In the resident package configuration, I have one configuration. It configures the "User::FlatFileDropDir" variable in my package to contain the drop folder location, which is Z:\FFDROP. That's configuration step 1. Next, I have a multi–flat file connection manager that points to the files that need to be processed in the Data Flow task. To avoid one-stage configuration, I'll use a property expression to build the location from the configured variable. The property expression looks like this:
@User::FlatFileDropDir + "\\" + "*.txt"
This expression will evaluate to Z:\FFDROP\*.txt. Now, as long as this package is moved to a machine with the resident configuration, it will successfully find the dropped flat files.
To ensure packages consistently conform to the appropriate policy, build a template package and add all the commonly used variables and the configurations that configure those variables as described. Give the variables a distinctive namespace such as RESIDENT or CONFIGURED. Also, name the configurations with a convention so that those who are unfamiliar with the template can easily identify which configurations modify which variables. Then, every time you need to build a new package, use the template package as a starting point. This will help you ensure that all your packages are consistently location-independent.
Other Causes of Location Dependence
I've covered perhaps the most common and problematic causes of non-portable packages: hard-coded references. But you should be aware of several others as well. Here's a summary of the more common causes of non-portable packages, with suggestions for eliminating those causes.
- Hard-coded references to files, servers, and other resources: Eliminate such references as I explained.
- Incorrect package-protection level: For production, use server storage if possible.
- Directly referencing configuration files: Use indirect or SQL Server configurations.
- Using standard security: Use integrated security if possible.
- References to unavailable subpackages: Store packages on SQL Server.

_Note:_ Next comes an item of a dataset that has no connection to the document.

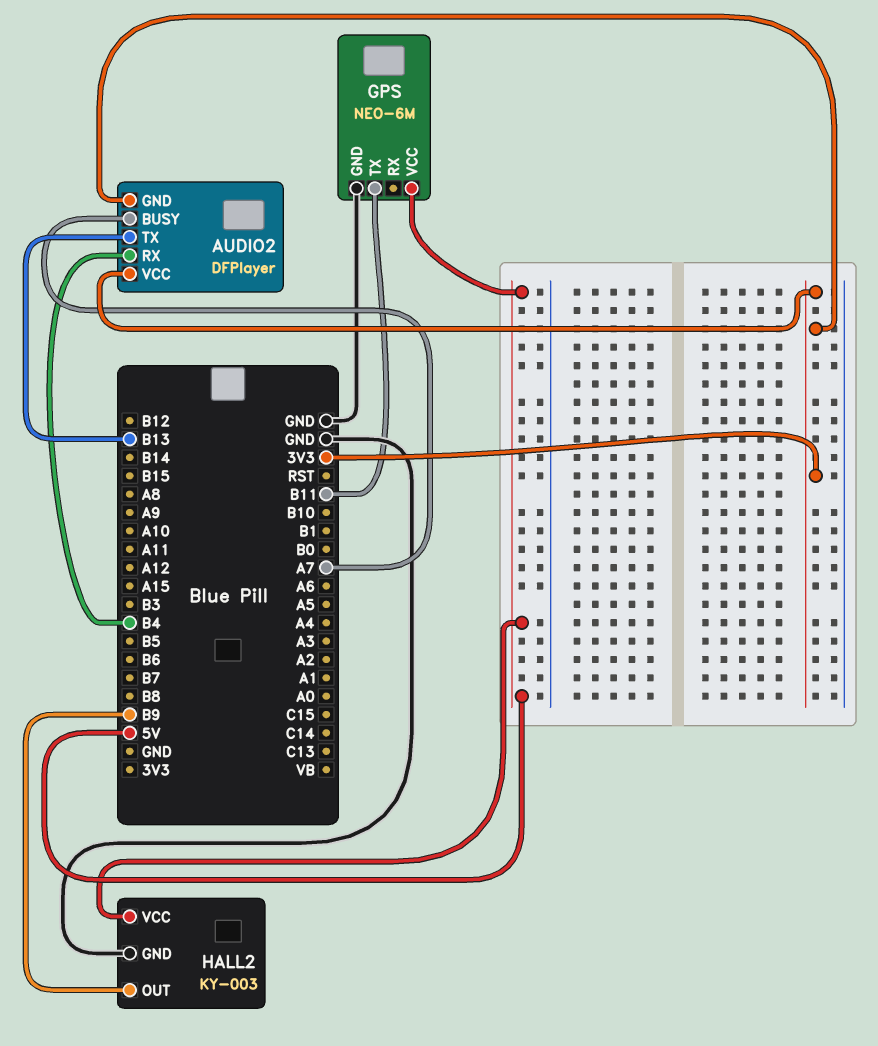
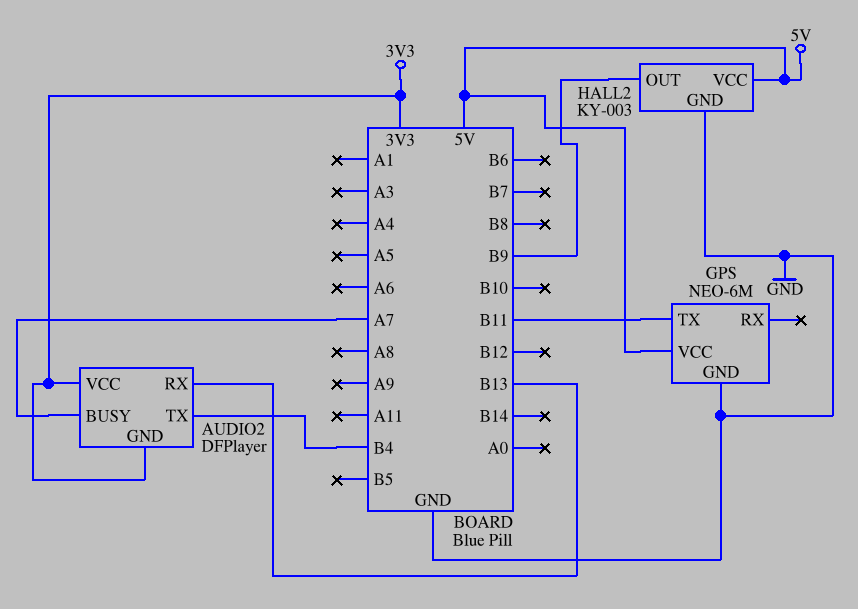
AUDIO2 pin RX: B4 -> B13
AUDIO2 pin TX: B13 -> B4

- Using tasks or other components not installed on a machine: All components must be installed on the machine where the package that references them will run.
- Directly referencing parent package variables from sub-packages: Use Parent Package configurations if possible.
- Using a different user account to test the package than the one you use to execute it in production: When testing, use an account with identical permissions as the one you use in production. In production, use the Microsoft Agent SSIS subsystem to execute the package, using a proxy with the identical account. (For more information, see my August 2005 article "Security in SSIS," InstantDoc ID 46723.)
Creating easily deployable packages isn't difficult, but it does require some effort, forethought, and discipline. Every environment is different, so there's no way to articulate one overarching package-creation policy or strategy that will work for everyone. However, what I've explained here is a general approach you can use for building packages that automatically adjust to their environment. When you build packages without hard-coded references to resources, you keep them in the dark about where they're running, where resources and data are stored, where to find files, and even where configuration files are stored. For keeping packages location-independent, the less the package knows, the better.